Dieses Buch könnte Jagos Albtraum sein. Der Albtraum jedes Rassisten. Wäre es denn für oder gegen Jago geschrieben. Aber das ist es nicht. Dieses Buch ist eine eigene Welt, und in dieser Welt würde sich Jago nicht zurechtfinden. Er würde seinen Hass suchen und ihn nicht finden. Er würde sich selbst suchen und sich nicht wiedererkennen. „Blumen für Otello“ heißt dieses Buch, geschrieben von Esther Dischereit. Es öffnet die Türen zu einem bisher fest verriegelten Haus.

Der erste Raum ist hell und groß, darin wohnt, schön und unausweichlich, die Trauer. Es ist die Trauer um ermordete Väter, Söhne, Brüder. Sie hatte in den Schlagzeilen um die Morde des NSU, des Nationalsozialistischen Untergrunds, bisher wenig oder gar keinen Platz.

jetzt wünsche ich mir / dass du mich ärgerst / oder einen Fußball kaufst / oder eine Cola / und mich am Hemd ziehst / und sagst / es passt dir nicht / es ist zu groß. Die Geste der Trauer ist zärtlich und erhaben. Sie ist stolz wie überhaupt dieses Buch der Klage. Es ist ein wichtiges Buch, dessen Lektüre eine starke, fast räumliche Erfahrung ist.

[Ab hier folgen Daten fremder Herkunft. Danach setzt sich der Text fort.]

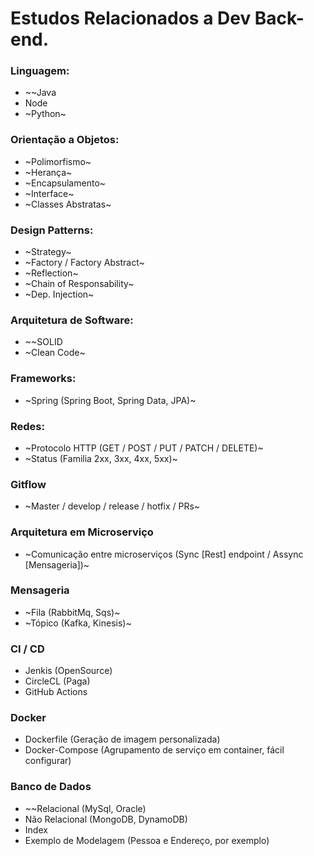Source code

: # Estudos Relacionados a Dev Back-end.

### Linguagem:
* ~~Java
* Node
* ~Python~

### Orientação a Objetos:
* ~Polimorfismo~
* ~Herança~
* ~Encapsulamento~
* ~Interface~
* ~Classes Abstratas~

### Design Patterns:
* ~Strategy~
* ~Factory / Factory Abstract~
* ~Reflection~
* ~Chain of Responsability~
* ~Dep. Injection~

### Arquitetura de Software:
* ~~SOLID
* ~Clean Code~

### Frameworks:
* ~Spring (Spring Boot, Spring Data, JPA)~

### Redes:
* ~Protocolo HTTP (GET / POST / PUT / PATCH / DELETE)~
* ~Status (Familia 2xx, 3xx, 4xx, 5xx)~

### Gitflow
* ~Master / develop /  release /  hotfix /  PRs~

### Arquitetura em Microserviço
* ~Comunicação entre microserviços (Sync [Rest] endpoint / Assync [Mensageria])~

### Mensageria
* ~Fila (RabbitMq, Sqs)~
* ~Tópico (Kafka, Kinesis)~

### CI / CD 
* Jenkis (OpenSource)
* CircleCL (Paga)
* GitHub Actions

### Docker
* Dockerfile (Geração de imagem personalizada)
* Docker-Compose (Agrupamento de serviço em container, fácil configurar)

### Banco de Dados
* ~~Relacional (MySql, Oracle)
* Não Relacional (MongoDB, DynamoDB)
* Index
* Exemplo de Modelagem (Pessoa e Endereço, por exemplo)
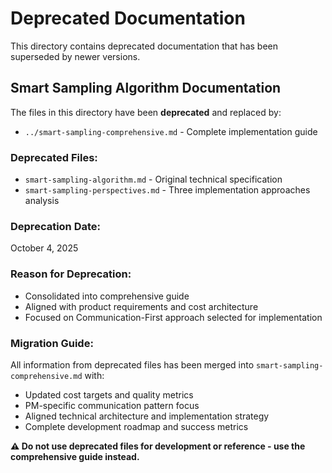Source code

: # Deprecated Documentation

This directory contains deprecated documentation that has been superseded by newer versions.

## Smart Sampling Algorithm Documentation

The files in this directory have been **deprecated** and replaced by:
- `../smart-sampling-comprehensive.md` - Complete implementation guide

### Deprecated Files:
- `smart-sampling-algorithm.md` - Original technical specification
- `smart-sampling-perspectives.md` - Three implementation approaches analysis

### Deprecation Date: 
October 4, 2025

### Reason for Deprecation:
- Consolidated into comprehensive guide
- Aligned with product requirements and cost architecture
- Focused on Communication-First approach selected for implementation

### Migration Guide:
All information from deprecated files has been merged into `smart-sampling-comprehensive.md` with:
- Updated cost targets and quality metrics
- PM-specific communication pattern focus
- Aligned technical architecture and implementation strategy
- Complete development roadmap and success metrics

**⚠️ Do not use deprecated files for development or reference - use the comprehensive guide instead.**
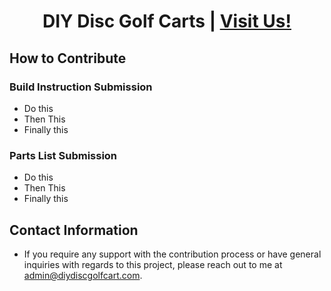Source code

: <h1 align=center>DIY Disc Golf Carts | <a href="https://www.diydiscgolfcart.com/" rel="nofollow">Visit Us!</a></h1>

## How to Contribute

### Build Instruction Submission
-   Do this
-   Then This
-   Finally this

### Parts List Submission
-   Do this
-   Then This
-   Finally this


## Contact Information

-   If you require any support with the contribution process or have general inquiries with regards to this project, please reach out to me at admin@diydiscgolfcart.com.
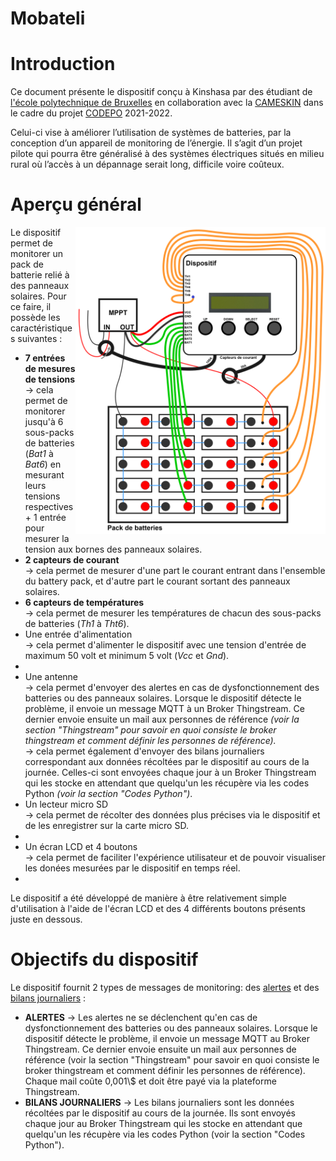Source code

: # Mobateli
<h1> Introduction </h1>
<p> Ce document présente le dispositif conçu à Kinshasa par des étudiant de <a href="https://polytech.ulb.be/">l'école polytechnique de Bruxelles</a> en collaboration avec la <a href="https://www.cameskin.org/" target="_blank">CAMESKIN</a> dans le cadre du projet <a href="https://polytech.ulb.be/fr/international/cellule-de-cooperation-au-developpement" target="_blank">CODEPO</a> 2021-2022. </p>
<p> Celui-ci vise à améliorer l’utilisation de systèmes de batteries, par la conception d’un appareil de monitoring de l’énergie. Il s’agit d’un projet pilote qui pourra être généralisé à des systèmes électriques situés en milieu rural où l’accès à un dépannage serait long, difficile voire coûteux.

<h1> Aperçu général </h1>
<img src="CablageDispositifPack.png" width="400" align="right">
Le dispositif permet de monitorer un pack de batterie relié à des panneaux solaires. Pour ce faire, il possède les caractéristiques suivantes :
<ul>
  <li> <b>7 entrées de mesures de tensions</b>  <br>
    &#x2192; cela permet de monitorer jusqu'à 6 sous-packs de batteries (<i>Bat1</i> à <i>Bat6</i>) en mesurant leurs tensions respectives + 1 entrée pour mesurer la tension aux bornes des panneaux solaires.  </li>
  <li> <b>2 capteurs de courant </b> <br>
    &#x2192; cela permet de mesurer d'une part le courant entrant dans l'ensemble du battery pack, et d'autre part le courant sortant des panneaux solaires. </li>
  <li> <b>6 capteurs de températures </b> <br>
    &#x2192; cela permet de mesurer les températures de chacun des sous-packs de batteries (<i>Th1</i> à <i>Tht6</i>). </li>
  <li> Une entrée d'alimentation <br>
    &#x2192; cela permet d'alimenter le dispositif avec une tension d'entrée de maximum 50 volt et minimum 5 volt (<i>Vcc</i> et <i>Gnd</i>). </li>
  <li> 
  <li> Une antenne <br>
    &#x2192; cela permet d'envoyer des alertes en cas de dysfonctionnement des batteries ou des panneaux solaires. Lorsque le dispositif détecte le  
    problème, il envoie un message MQTT à un Broker Thingstream. Ce dernier envoie ensuite un mail aux personnes de référence <i>(voir la section   
    "Thingstream" pour savoir en quoi consiste le broker thingstream et comment définir les personnes de référence).</i> <br>
    &#x2192; cela permet également d'envoyer des bilans journaliers correspondant aux données récoltées par le dispositif au cours de la journée.
    Celles-ci sont envoyées chaque jour à un Broker Thingstream qui les stocke en attendant que quelqu'un les récupère via les codes Python 
    <i>(voir la section "Codes Python")</i>.
  </li> 
  <li> Un lecteur micro SD <br>
    &#x2192; cela permet de récolter des données plus précises via le dispositif et de les enregistrer sur la carte micro SD. </li>
  <li>
    <li> Un écran LCD et 4 boutons <br>
    &#x2192; cela permet de faciliter l'expérience utilisateur et de pouvoir visualiser les donées mesurées par le dispositif en temps réel. </li>
  <li>
</ul>
  
<p> Le dispositif a été développé de manière à être relativement simple d'utilisation à l'aide de 
l'écran LCD et des 4 différents boutons présents juste en dessous. </p>

<h1> Objectifs du dispositif </h1>
Le dispositif fournit 2 types de messages de monitoring: des <u>alertes</u> et des <u>bilans journaliers</u> :
<ul>
  <li> <b>ALERTES</b> &#x2192; Les alertes ne se déclenchent qu'en cas de dysfonctionnement des batteries 
  ou des panneaux solaires. Lorsque le dispositif détecte le problème, 
  il envoie un message MQTT au Broker Thingstream. 
  Ce dernier envoie ensuite un mail aux personnes de référence 
  (voir la section "Thingstream" pour savoir en quoi consiste le broker thingstream et 
  comment définir les personnes de référence). Chaque mail coûte 0,001\$ et doit être payé 
  via la plateforme Thingstream. </li>
  
  <li> <b>BILANS JOURNALIERS</b> &#x2192; Les bilans journaliers sont les données récoltées par le 
  dispositif au cours de la journée. Ils sont envoyés chaque jour au Broker Thingstream qui 
  les stocke en attendant que quelqu'un les récupère via les codes Python (voir la section "Codes Python"). </li>
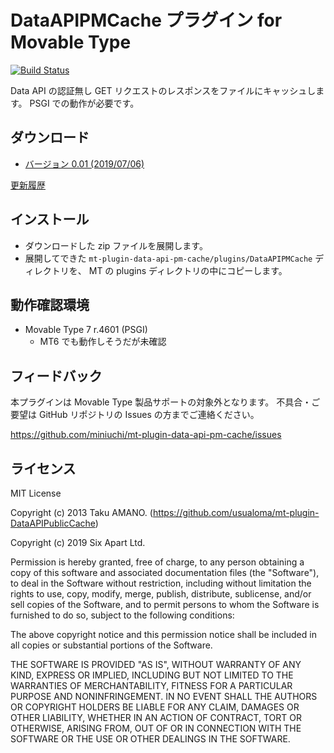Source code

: # DataAPIPMCache プラグイン for Movable Type

[![Build Status](https://travis-ci.org/miniuchi/mt-plugin-data-api-pm-cache.svg?branch=master)](https://travis-ci.org/miniuchi/mt-plugin-data-api-pm-cache)

Data API の認証無し GET リクエストのレスポンスをファイルにキャッシュします。 PSGI での動作が必要です。

## ダウンロード

* [バージョン 0.01 (2019/07/06)](https://github.com/miniuchi/mt-plugin-data-api-pm-cache/archive/0.01.zip)

[更新履歴](https://github.com/miniuchi/mt-plugin-data-api-pm-cache/releases)

## インストール

* ダウンロードした zip ファイルを展開します。
* 展開してできた `mt-plugin-data-api-pm-cache/plugins/DataAPIPMCache` ディレクトリを、 MT の plugins ディレクトリの中にコピーします。

## 動作確認環境

* Movable Type 7 r.4601 (PSGI)
  * MT6 でも動作しそうだが未確認

## フィードバック

本プラグインは Movable Type 製品サポートの対象外となります。
不具合・ご要望は GitHub リポジトリの Issues の方までご連絡ください。

https://github.com/miniuchi/mt-plugin-data-api-pm-cache/issues

## ライセンス

MIT License

Copyright (c) 2013 Taku AMANO. (https://github.com/usualoma/mt-plugin-DataAPIPublicCache)

Copyright (c) 2019 Six Apart Ltd.

Permission is hereby granted, free of charge, to any person obtaining a copy
of this software and associated documentation files (the "Software"), to deal
in the Software without restriction, including without limitation the rights
to use, copy, modify, merge, publish, distribute, sublicense, and/or sell
copies of the Software, and to permit persons to whom the Software is
furnished to do so, subject to the following conditions:

The above copyright notice and this permission notice shall be included in all
copies or substantial portions of the Software.

THE SOFTWARE IS PROVIDED "AS IS", WITHOUT WARRANTY OF ANY KIND, EXPRESS OR
IMPLIED, INCLUDING BUT NOT LIMITED TO THE WARRANTIES OF MERCHANTABILITY,
FITNESS FOR A PARTICULAR PURPOSE AND NONINFRINGEMENT. IN NO EVENT SHALL THE
AUTHORS OR COPYRIGHT HOLDERS BE LIABLE FOR ANY CLAIM, DAMAGES OR OTHER
LIABILITY, WHETHER IN AN ACTION OF CONTRACT, TORT OR OTHERWISE, ARISING FROM,
OUT OF OR IN CONNECTION WITH THE SOFTWARE OR THE USE OR OTHER DEALINGS IN THE
SOFTWARE.

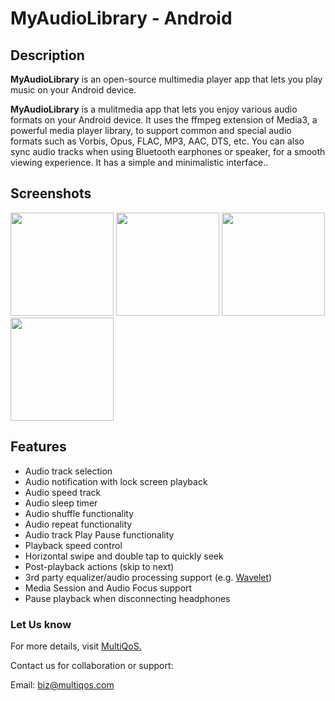 # MyAudioLibrary - Android

## Description

**MyAudioLibrary** is an open-source multimedia player app that lets you play music on your Android device.

**MyAudioLibrary**  is a mulitmedia app that lets you enjoy various audio formats on your Android device. It uses the ffmpeg extension of Media3, a powerful media player library, to support common and special audio formats such as Vorbis, Opus, FLAC, MP3, AAC, DTS, etc. You can also sync audio tracks when using Bluetooth earphones or speaker, for a smooth viewing experience. It has a simple and minimalistic interface..

## Screenshots

<img src="https://github.com/tirthmultiqos/MyAudioLibrary/assets/94124365/4e250510-f295-46d0-acd9-e936d6016b51" width="165"> 
<img src="https://github.com/tirthmultiqos/MyAudioLibrary/assets/94124365/a6bc536a-5862-4eda-a4fc-06a759b1efc4" width="165"> 
<img src="https://github.com/tirthmultiqos/MyAudioLibrary/assets/94124365/844a9a77-33c1-47ec-aacb-e46b4ff758e5" width="165"> 
<img src="https://github.com/tirthmultiqos/MyAudioLibrary/assets/94124365/b90cadf9-d0d4-49ae-9413-b75cac57fb9a" width="165"> 

## Features
* Audio track selection
* Audio notification with lock screen playback
* Audio speed track
* Audio sleep timer
* Audio shuffle functionality
* Audio repeat functionality
* Audio track Play Pause functionality
* Playback speed control
* Horizontal swipe and double tap to quickly seek
* Post-playback actions (skip to next)
* 3rd party equalizer/audio processing support (e.g. [Wavelet](https://github.com/Pittvandewitt/Wavelet))
* Media Session and Audio Focus support
* Pause playback when disconnecting headphones

### Let Us know
For more details, visit [MultiQoS.](https://multiqos.com/)

Contact us for collaboration or support:

Email: biz@multiqos.com
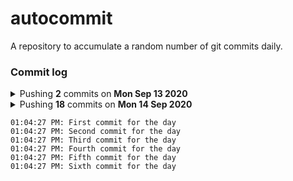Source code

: # autocommit

A repository to accumulate a random number of git commits daily.

### Commit log

<details>
    <summary>Pushing <b>2</b> commits on <b>Mon Sep 13 2020</b></summary>

    11:02:46 PM: First commit for the day
    11:12:01 PM: Second commit for the day
</details>

<details>
    <summary>Pushing <b>18</b> commits on <b>Mon 14 Sep 2020</b><summary>

    01:04:27 PM: First commit for the day
    01:04:27 PM: Second commit for the day
    01:04:27 PM: Third commit for the day
    01:04:27 PM: Fourth commit for the day
    01:04:27 PM: Fifth commit for the day
    01:04:27 PM: Sixth commit for the day
</details>
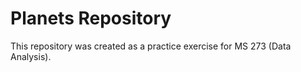 # Planets Repository
This repository was created as a practice exercise for MS 273 (Data Analysis).

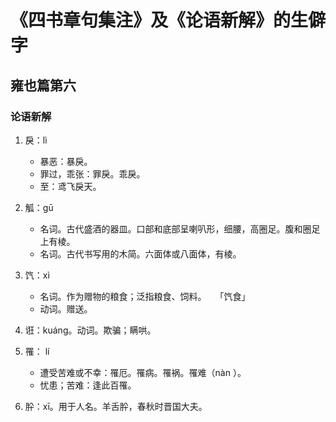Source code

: # 《四书章句集注》及《论语新解》的生僻字

## 雍也篇第六

### 论语新解

1. 戾：lì
    * 暴恶：暴戾。 
    * 罪过，乖张：罪戾。乖戾。 
    * 至：鸢飞戾天。

2. 觚：gū
    * 名词。古代盛酒的器皿。口部和底部呈喇叭形，细腰，高圈足。腹和圈足上有棱。
    * 名词。古代书写用的木简。六面体或八面体，有棱。

3. 饩：xì
    * 名词。作为赠物的粮食；泛指粮食、饲料。 「饩食」
    * 动词。赠送。

4. 诳：kuáng。动词。欺骗；瞒哄。

5. 罹： lí 
    * 遭受苦难或不幸：罹厄。罹病。罹祸。罹难（nàn ）。 
    * 忧患；苦难：逢此百罹。 

6. 肸：xī。用于人名。羊舌肸，春秋时晋国大夫。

Der Hall, der Ton der Stimmen verändert sich von Raum zu Raum, und in den Klageliedern am Anfang ist die Akustik eine völlig andere als im anschließenden Libretto mit seinen offenen Szenen, seinen Prosaskizzen, die wie Inseln aus einem unabsehbar dunklen Meer vor den Augen des Lesers auftauchen. Man liest und liest, wie auf einer Suche. Ein verlockender Gedanke, dass sich bald Schüler daran beteiligen könnten. Dass sie sich verstören und beschleichen lassen von Zweifeln an einer Gesellschaft, die es nicht fertigbringt, traurig über türkische Mordopfer in der Nachbarschaft zu sein.

Die Trauer empfindet den Verlust. Von Trauer wie betäubt kann man sein, schwerer als sie wiegt auf Dauer nur ihre Vermeidung. Trauer, auch öffentliche Trauer, gehört ins Herz der Zivilisation. Jacques Derrida hat nach dem Tod Roland Barthes’ seiner Trauer Ausdruck verliehen. „Für ihn“, für Barthes schreibe und denke er, so Derrida. Dabei scheine dieses „für ihn“ zu bedeuten, „dass ich ihm diese Gedanken auch widmen wollte, sie ihm geben, schicken wollte“. Der Trauernde muss damit leben, dass es unmöglich ist, und doch an seiner Widmung festhalten, an jenem „für“, das eine seltsame Präsenz ist, ein Schmerz und eine Liebe.

Auch die jüdische Dichterin Esther Dischereit schreibt und denkt im Modus dieses „für“. Ihr Buch, das mit dem deutschen Text zugleich die türkische Übersetzung von Saliha Yeniyol bereithält, ist den Opfern der NSU-Verbrechen gewidmet. Vor den Augen der Hinterbliebenen müsse es Bestand haben, sagt Dischereit. Das ist eine unmissverständliche Haltung. Mit der medialen Täterfixierung hat sie nichts zu tun. Nichts mit dem Lustschauer, dem faszinierten Selbstekel, der sich darum kümmert, wie viele unauffällige, sadistisch-gewaltbereite Anteile das Ich Beate Zschäpes in sich trägt.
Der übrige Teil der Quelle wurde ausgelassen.